Alkışlanacak o kadar çok kişi ve eser vardı ki!
Öylesine büyük ressamlar vardı ki!
Leonardo da Vinci, Raffeello, Caravaggio...
Öylesine büyüleyici müzisyenler vardı ki!...
Bach, Vivaldi, Chopin, Beethoven, Mozart, Brahms..
Michelangelo, Donatello, Bologno gibi büyük heykeltraşlar...
Edebiyat tarihine ismini altın harflerle yazdıran büyük edebiyat ustaları ve eserleri...
Felsefe... Büyük düşünürler... Büyük filozoflar...
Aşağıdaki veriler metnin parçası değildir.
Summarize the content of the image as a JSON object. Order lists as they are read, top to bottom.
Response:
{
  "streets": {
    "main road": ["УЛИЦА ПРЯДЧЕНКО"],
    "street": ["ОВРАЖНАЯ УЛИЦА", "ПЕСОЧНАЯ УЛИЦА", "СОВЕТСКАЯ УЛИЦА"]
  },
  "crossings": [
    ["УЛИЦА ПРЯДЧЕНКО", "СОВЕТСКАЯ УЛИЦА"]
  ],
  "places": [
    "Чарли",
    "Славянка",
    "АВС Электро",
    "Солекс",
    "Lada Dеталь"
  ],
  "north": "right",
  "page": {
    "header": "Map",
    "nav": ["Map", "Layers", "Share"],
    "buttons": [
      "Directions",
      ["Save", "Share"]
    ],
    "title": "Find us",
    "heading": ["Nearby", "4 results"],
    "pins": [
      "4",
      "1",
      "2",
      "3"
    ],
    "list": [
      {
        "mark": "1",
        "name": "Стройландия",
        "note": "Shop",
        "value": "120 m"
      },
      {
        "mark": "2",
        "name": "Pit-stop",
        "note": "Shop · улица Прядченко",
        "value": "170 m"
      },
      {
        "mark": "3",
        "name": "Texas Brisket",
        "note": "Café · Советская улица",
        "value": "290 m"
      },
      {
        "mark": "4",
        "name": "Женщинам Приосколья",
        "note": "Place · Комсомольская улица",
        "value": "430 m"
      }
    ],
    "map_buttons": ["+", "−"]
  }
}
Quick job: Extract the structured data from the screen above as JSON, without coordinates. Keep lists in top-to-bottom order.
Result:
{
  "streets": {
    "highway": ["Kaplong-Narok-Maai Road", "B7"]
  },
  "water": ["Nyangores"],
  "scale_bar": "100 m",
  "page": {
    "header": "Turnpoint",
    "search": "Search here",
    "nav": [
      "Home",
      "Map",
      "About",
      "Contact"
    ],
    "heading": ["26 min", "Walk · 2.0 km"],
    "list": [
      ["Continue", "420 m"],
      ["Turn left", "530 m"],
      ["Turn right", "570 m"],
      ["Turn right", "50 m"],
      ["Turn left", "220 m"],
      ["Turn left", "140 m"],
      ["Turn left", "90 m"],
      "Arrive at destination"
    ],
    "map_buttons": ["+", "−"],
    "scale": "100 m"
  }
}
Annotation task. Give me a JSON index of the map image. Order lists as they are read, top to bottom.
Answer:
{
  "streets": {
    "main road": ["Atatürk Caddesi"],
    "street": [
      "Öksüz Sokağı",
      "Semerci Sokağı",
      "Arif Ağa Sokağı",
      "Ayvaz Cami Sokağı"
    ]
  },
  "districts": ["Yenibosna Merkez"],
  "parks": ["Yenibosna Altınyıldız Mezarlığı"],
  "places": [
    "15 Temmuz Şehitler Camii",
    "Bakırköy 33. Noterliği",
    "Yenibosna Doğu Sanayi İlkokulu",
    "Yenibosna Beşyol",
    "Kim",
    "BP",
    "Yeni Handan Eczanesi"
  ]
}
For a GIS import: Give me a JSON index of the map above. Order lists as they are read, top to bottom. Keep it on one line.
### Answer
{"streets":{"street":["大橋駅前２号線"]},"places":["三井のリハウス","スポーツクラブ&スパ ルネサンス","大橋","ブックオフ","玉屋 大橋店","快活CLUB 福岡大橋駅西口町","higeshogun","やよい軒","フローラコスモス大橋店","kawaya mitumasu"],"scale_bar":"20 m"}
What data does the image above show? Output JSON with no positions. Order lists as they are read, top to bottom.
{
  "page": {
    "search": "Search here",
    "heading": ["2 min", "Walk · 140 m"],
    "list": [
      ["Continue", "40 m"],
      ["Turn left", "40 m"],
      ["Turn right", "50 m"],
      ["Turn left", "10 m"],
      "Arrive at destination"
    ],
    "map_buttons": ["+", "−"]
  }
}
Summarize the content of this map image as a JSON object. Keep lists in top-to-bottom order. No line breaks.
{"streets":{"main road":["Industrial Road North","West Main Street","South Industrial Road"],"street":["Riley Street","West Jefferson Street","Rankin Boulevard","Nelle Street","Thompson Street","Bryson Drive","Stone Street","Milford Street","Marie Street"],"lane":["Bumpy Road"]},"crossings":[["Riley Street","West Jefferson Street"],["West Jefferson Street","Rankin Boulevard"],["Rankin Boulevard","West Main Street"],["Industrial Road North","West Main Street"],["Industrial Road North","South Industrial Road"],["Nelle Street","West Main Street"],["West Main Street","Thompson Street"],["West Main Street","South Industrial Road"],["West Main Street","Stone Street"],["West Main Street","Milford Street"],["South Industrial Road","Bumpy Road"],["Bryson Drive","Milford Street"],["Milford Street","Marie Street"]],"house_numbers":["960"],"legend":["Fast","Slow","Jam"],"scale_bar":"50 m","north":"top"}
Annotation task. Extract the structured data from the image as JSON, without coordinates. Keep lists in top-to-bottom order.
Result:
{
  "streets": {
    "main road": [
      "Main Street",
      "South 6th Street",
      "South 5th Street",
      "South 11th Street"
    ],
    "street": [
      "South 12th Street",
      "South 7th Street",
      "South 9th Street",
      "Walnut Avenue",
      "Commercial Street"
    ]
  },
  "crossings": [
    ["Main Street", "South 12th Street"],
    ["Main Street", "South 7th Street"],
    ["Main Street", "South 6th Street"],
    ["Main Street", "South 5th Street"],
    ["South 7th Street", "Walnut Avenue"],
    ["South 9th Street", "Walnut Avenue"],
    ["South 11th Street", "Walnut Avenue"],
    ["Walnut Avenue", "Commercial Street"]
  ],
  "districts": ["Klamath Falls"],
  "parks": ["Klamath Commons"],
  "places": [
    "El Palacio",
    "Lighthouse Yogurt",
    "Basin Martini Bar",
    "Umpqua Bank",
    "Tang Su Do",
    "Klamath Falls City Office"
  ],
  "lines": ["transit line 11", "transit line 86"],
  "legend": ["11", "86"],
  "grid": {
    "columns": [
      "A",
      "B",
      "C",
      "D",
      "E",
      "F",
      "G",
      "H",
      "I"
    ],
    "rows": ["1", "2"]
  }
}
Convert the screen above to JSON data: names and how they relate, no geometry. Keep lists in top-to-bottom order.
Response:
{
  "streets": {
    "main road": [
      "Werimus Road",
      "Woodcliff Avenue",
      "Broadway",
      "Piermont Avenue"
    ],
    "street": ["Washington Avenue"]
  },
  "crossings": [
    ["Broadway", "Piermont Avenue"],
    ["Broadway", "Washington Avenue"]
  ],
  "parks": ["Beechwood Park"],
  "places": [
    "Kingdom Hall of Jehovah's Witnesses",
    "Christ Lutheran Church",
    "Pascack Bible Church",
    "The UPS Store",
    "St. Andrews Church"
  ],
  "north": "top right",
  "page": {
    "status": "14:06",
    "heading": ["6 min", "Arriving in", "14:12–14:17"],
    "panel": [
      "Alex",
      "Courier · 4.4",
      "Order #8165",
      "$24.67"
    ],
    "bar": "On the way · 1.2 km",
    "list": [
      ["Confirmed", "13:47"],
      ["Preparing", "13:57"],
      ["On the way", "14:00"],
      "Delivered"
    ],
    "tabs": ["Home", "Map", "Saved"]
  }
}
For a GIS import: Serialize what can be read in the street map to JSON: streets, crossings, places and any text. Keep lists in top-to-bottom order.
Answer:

“Alkış zayıfların amacı ve sonudur”.
Charles Caleb Colton
Çağları tanımak istiyorsanız, çağların neyi alkışladıklarına bakınız diyor bir yazar...
İnsanları tanımak istiyorsanız, insanların neyi alkışladıklarına bakın!
Alkış deyip geçmeyin!...
Bir şeyin beğenildiğini, onaylandığını anlatmak için el çırpma eylemidir alkış...
Ama manası ve anlamı büyüktür...
Yeri ve zamanı bile önemlidir...
Bir insanın karakteri neye alkış tuttuğu ile alakalıdır...
Bir milletin asaleti neyi alkışladığıyla bağıntılıdır...
“Halk var gücüyle seni ıslıklarken sen kendini alkışlarsan, bunun ne zararı olabilir? İşte kendini alkışlamanı mümkün kılan tek şey deliliktir.”
Desiderius Erasmus
Bazıları şak-şakçıdır!...
Devranın adamıdırlar!... Devran değişirse onlar da değişirler!...
Devran neyi alkışlarsa onlar da onu alkışlar!...
Güç ve makam kimde ise onun yanındadırlar ve onu alkışlarlar...
İki işaret parmağını dilinin altına koyup ıslık çalarlar ve sonra da alkış tutarlar!
Neyi alkışladığını, kimi alkışladığını bile bilmezler!...
Bir zalimi delice alkışlarlar!...
Önlerine atılan bir kemiğe karşılık kolayca alkış tutarlar!...
Ellerine tutuşturulan bir bayrak ile meydanlara taşınırlar ve zalimi "sen çok yaşa!" diye alkışlarlar...
“Havas beğendikçe alkışlar, avam alkışladıkça beğenir.”